Seketika itu juga saya ajukan surat resign yang kedua. Surat pertama ketika saya mendapatkan SP 1. SP 1 yang keluar karena persoalan yang sama. Namun, atasan saya pada waktu itu, ajukan banding ke manajemen atas keputusan SP 1 tersebut dan meminta saya agar masih bertahan di sini. Akhirnya saya mengundurkan niat untuk hengkang. Banding tersebut juga pada akhirnya masih melekat pada status kerjaan saya pada saat itu, dan sampai pada SP 2 berikutnya.

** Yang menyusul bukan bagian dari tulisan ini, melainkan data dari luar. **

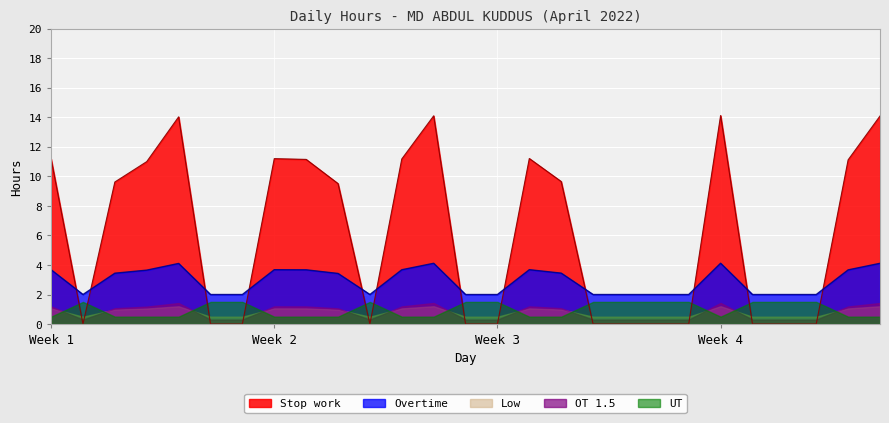

Where is the first local maximum for Stop work?

5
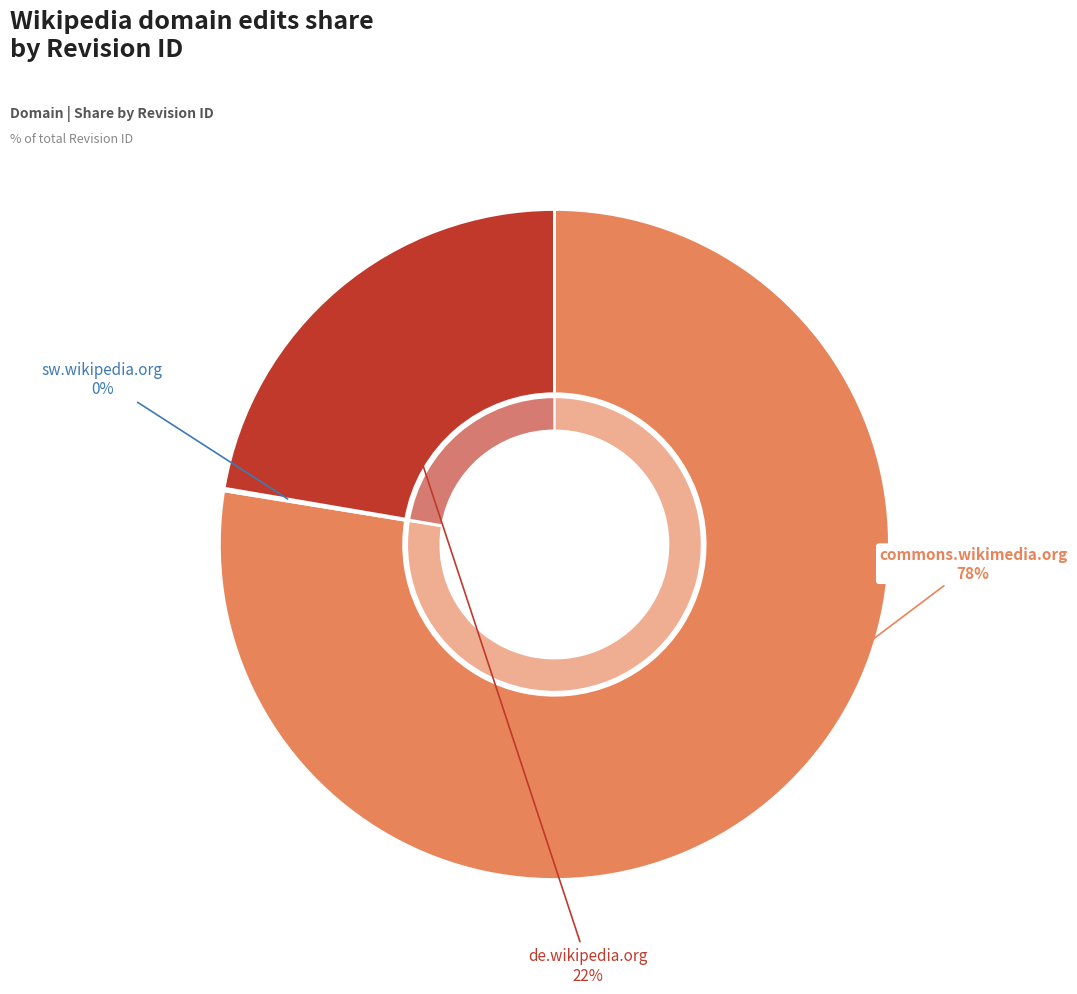

True or false: sw.wikipedia.org accounts for 0% of the total.

True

Saya kesal, dan saya buatkan surat pengunduran diri. Kembali atasan saya meminta agar saya sabar dan tidak tergesa-gesa keluar. Ini bisa beliau banding katanya. Bagi saya, ini persoalan harga diri. Saya penuhi semua persyaratan untuk mencapai target, namun ada yang tidak “fair”. Ibaratnya kita serius namun di atas bermain-main dengan target yang harus kita capai.
Akhirnya bos saya pada saat ini tidak bisa lagi membendung keinginan saya untuk resign. Seminggu sebelum saya resign, SP saya hilang semua. Ini memang murni kesalahan manajemen yang menarik data yang salah. Sehingga tidak hanya saya yang kena hampir seluruh sales yang juga kena.
Suatu ketika ketika saya membuka tabungan Mandiri, CS nya berkata, “ bapak dahulu kerja di Bank Mandiri juga ya? “ kok keluar? “biasa bu, kata saya. “ Gak capai target ya? Kata CS-nya kembali. “
“Ya, terserah ibu kata saya dalam hati,” menganggap saja keluar karena gak capai target. Padahal sewaktu saya keluar, saya meninggalkan lebih dari 30 aplikasi (target 3 bulan) calon klien baru kepada teman-teman yang masih tinggal. Dan dua bulan setelah saya keluar, saya masih mendapatkan uang bonus karena sebagai sales dengan pencapaian tertinggi kala itu.